An hour before, when they had beached to put on the spray skirt, they had landed hard. Wynn was heavier and having his weight in front had helped in the wind, but then they had surfed a wave into shore and thwomped onto the rocks, which thankfully were smooth; if the beach had been limestone shale they would have broken the boat. It was a dangerous maneuver.

They could not make out the words, but the woman sounded furious and the man did not sound menacing, just outraged. Jack shook his head. A couple might expect privacy in their home, why shouldn’t they be granted the same in the mid­dle of nowhere?
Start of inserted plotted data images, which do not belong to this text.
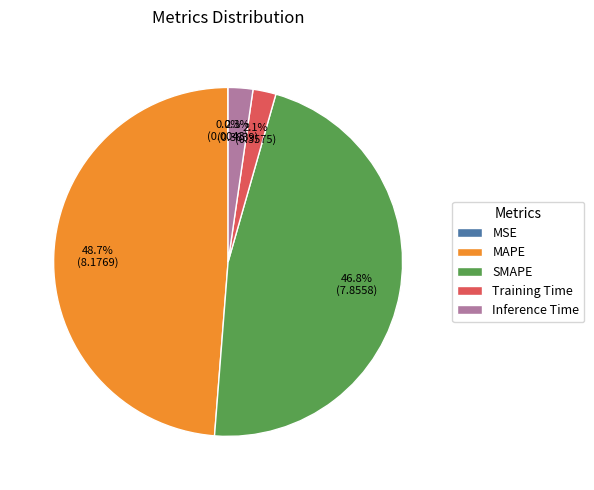

What percentage is the SMAPE slice, to the nearest percent?

47%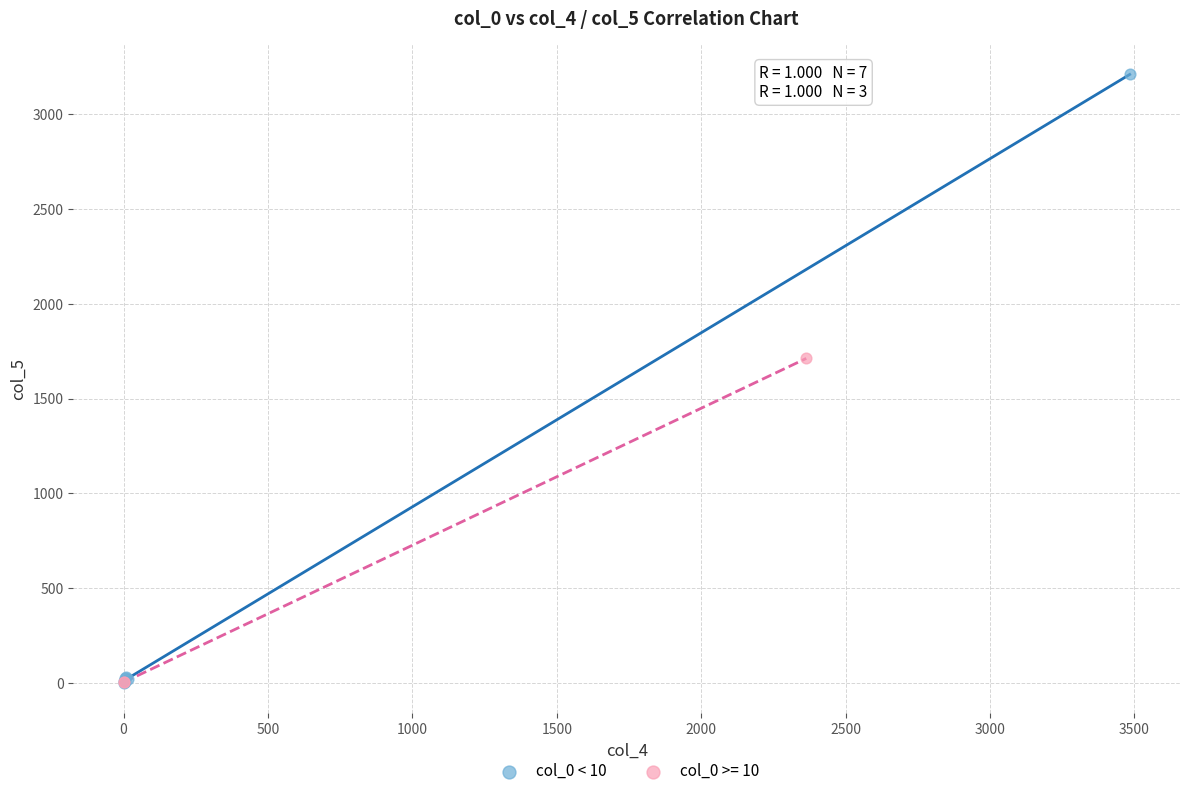

Which series has the largest Y range (max minus min)?

col_0 < 10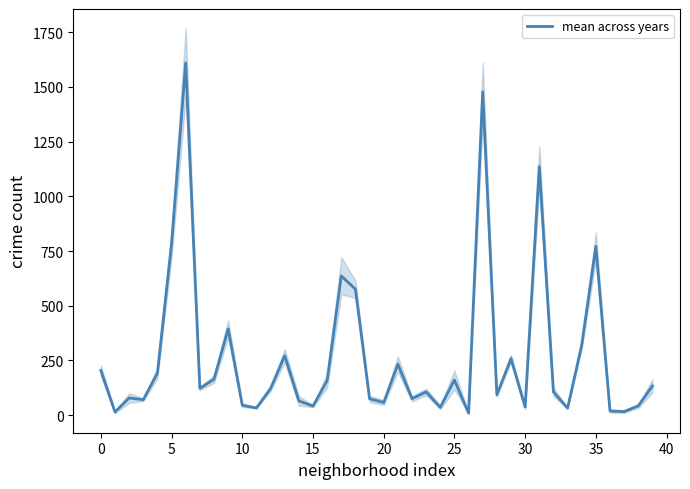

Is this an area chart (filled region under the line)?

No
They could not see the figures or even the shore, but now and then there was an intimation of trees, just a shadow in the tearing fog, a dark wall which they knew was the edge of the forest, and they paddled on.
 

Reading Group Guide

The questions, discussion topics, and reading list that follow are intended to enhance your reading group’s conversation about The River, the searing new novel from Peter Heller, best-selling author of The Dog Stars.
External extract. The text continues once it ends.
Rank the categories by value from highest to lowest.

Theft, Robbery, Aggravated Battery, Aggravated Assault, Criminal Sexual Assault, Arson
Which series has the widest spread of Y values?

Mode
1. Explore the early days of Jack and Wynn’s friendship. What brought them together? What does each young man admire about the other?
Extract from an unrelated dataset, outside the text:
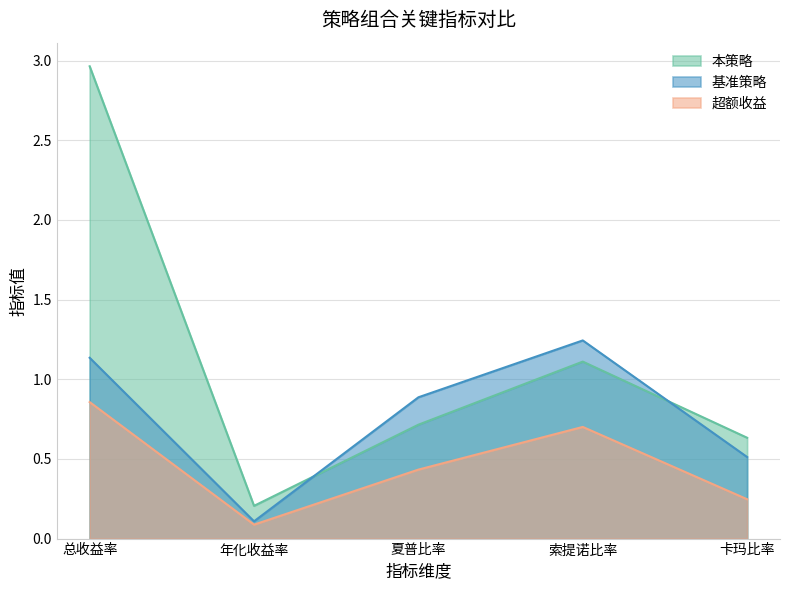

How many 超额收益 values are between 0 and 1?

5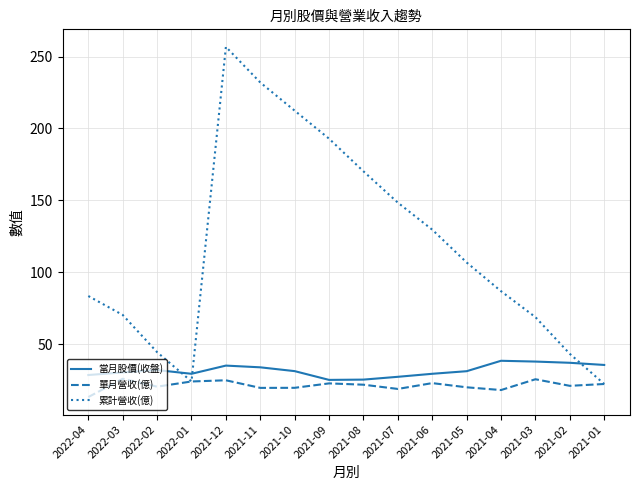

Rank the series by their maximum value, from lowest to highest.

單月營收(億), 當月股價(收盤), 累計營收(億)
2. Examine Jack’s mother’s death. How old was he when she died, and how does he understand his own role in her death? To what extent has he processed his grief? How does our knowledge of this part of Jack’s history deepen our understanding of his character?

3. Discuss Jack’s sole trip back to the Encampment. How many years had passed since his mother had died there? How did he spend his time on this visit? Why do you think he chose not to tell his father?

4. Consider Jack and Wynn’s decision to go back up the river to look for Maia. Whose initial idea is it, and why is the choice ultimately made in spite of what the two men know about the threat of the fire?

5. Compare and contrast Jack and Wynn’s responses to danger. As you answer this question, consider the fire, Pierre, Maia’s injuries, and JD and Brent. To what do you attribute their different response styles? Whose approach to these dangerous situations do you consider to be more appropriate? Why?

6. Explore Wynn’s relationship with his sister, Jess. How does observing Wynn interact with his sister help Jack understand his friend’s worldview?

7. What does the ordeal teach these two young men about one another, their friendship, and themselves? How does their friendship evolve over the course of their journey?

8. Examine the role that nature plays in the novel. What is it about nature that is so appealing to both Jack and Wynn? Does their understanding of their place in nature change as the novel progresses?

9. Discuss the theme of luck as it is depicted in the novel. Would you characterize Jack and Wynn as lucky? Why or why not?

10. How would you characterize Jack’s sense of justice? What type of behavior, in Jack’s eyes, is unforgivable? How does he respond to the unethical behavior of others? Do he and Wynn see eye to eye, ethically?

11. On page 231, Heller writes of Jack, “Everybody he loved most, he killed. One way or another. Hubris killed them—his own. Always.” Why does Jack feel at fault in both his mother’s and Wynn’s deaths? Do you feel that Jack is being fair to himself? Why or why not?

12. Explore the conclusion of the novel. Why do you think Jack decided to visit Wynn’s family? What role do you think his retelling of the story plays in his own grieving process? In that of Hansie and Jess? Do you think Jack will ever be able to move on from what happened?